RASSEGNA STAMPA DEL 23 SETTEMBRE 2023 – CORRIERE DELLO SPORT
di Vito Di Noi
Rabbuiato e quasi incredulo nel commentare un altro primo tempo incolore del suo Taranto. «Succede sin dalle amichevoli estive – ha dichiarato Capuano ai microfoni di Antenna Sud dopo il 2-1 del Benevento contro i rossoblù – e a questo punto credo che la colpa sia mia, mi sembra abbastanza evidente». Un Taranto dai due volti: incolore nei primi 45′, più pimpante (anche se poco incisivo) nei secondi. La sintesi, però, non è equilibrata: la festa è del Benevento che capitalizza al massimo quanto si è visto nella prima frazione. Capuano, tra i due tempi, ha indossato l’elmetto e sostituito quattro calciatori: fuori l’impalpabile Zonta, il poco incisivo Samele, il distratto Ferrara (alla sua prima in campo da non capitano) e Romano, richiamato per l’intero arco della prima frazione anche con tonalità di voce abbastanza elevata. «Bocciature dolorose ma necessarie»: le ha giustificate così Capuano che, dando fiducia a Bifulco (per la verità troppo inconcludente negli ultimi 16 metri), Fabbro, Panico e Fiorani ha (quantomeno) salvato l’onore, in ogni caso di fronte a una squadra tra quelle maggiormente candidate al salto di categoria dalla porta principale e senza playoff.
LA DISAMINA. Capuano commenta così quanto è accaduto nel corso dei primi 45′. «I due gol subiti sono clamorosi – ha dichiarato sempre ad Antenna Sud – soprattutto il secondo era evitabilissimo ed è stato frutto di una distrazione netta». Meglio, invece, nella ripresa: «Abbiamo reagito e perso, tra virgolette, bene contro una signora squadra. Sono rimasto contento dell’apporto di alcuni calciatori quali Calvano, Kanoute e anche lo stesso Orlando. Ringrazio chi è rimasto in campo nonostante alcune problematiche di natura fi sica, ma avendo già operato quattro cambi a fine primo tempo non potevo fare altrimenti. Mi è piaciuta la reazione, ma a volte serve anche fare altro e non svegliarsi soltanto nella ripresa. E a svegliarsi devono essere anche alcuni calciatori che forse si vantano di avere nomi pesanti sulla maglia, ma che in campo poi non rendono come dovrebbero…».
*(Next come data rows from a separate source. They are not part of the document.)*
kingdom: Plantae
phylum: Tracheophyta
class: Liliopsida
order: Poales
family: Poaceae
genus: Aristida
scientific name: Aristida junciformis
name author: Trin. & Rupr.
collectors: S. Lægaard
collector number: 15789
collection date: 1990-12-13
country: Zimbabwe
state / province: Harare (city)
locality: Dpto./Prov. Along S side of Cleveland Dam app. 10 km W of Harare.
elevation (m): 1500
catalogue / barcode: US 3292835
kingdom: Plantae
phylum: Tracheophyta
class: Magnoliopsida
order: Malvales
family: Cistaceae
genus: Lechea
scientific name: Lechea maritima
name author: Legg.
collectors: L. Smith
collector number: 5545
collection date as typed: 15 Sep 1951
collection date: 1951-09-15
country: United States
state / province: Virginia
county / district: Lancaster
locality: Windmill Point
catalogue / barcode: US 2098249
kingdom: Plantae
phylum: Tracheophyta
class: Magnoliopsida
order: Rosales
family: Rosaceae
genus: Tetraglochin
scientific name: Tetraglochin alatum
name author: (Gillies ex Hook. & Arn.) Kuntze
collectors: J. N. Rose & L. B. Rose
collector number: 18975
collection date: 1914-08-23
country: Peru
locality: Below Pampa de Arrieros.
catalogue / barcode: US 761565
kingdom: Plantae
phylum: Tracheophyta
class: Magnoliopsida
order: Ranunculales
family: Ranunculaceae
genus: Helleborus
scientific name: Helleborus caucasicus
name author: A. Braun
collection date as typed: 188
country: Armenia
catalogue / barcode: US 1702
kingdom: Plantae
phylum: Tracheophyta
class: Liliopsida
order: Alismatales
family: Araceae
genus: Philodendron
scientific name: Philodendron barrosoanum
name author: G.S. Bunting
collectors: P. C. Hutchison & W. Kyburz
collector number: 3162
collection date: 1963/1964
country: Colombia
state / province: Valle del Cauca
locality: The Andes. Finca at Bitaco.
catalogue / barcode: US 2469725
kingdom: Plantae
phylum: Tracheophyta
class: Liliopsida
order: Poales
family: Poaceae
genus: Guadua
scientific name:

POCA CATTIVERIA. Capuano lo ammette senza mezze misure: «Ci sta mancando la cattiveria agonistica che aveva contraddistinto il nostro cammino lo scorso anno. In questi momenti conosco soltanto un’unica strada per uscirne: quella del duro lavoro. Ripeto: rendi a certi livelli con sacrificio e abnegazione e non per il nome che porti. Già dalla prossima mi aspetto una reazione assolutamente differente e più convinta».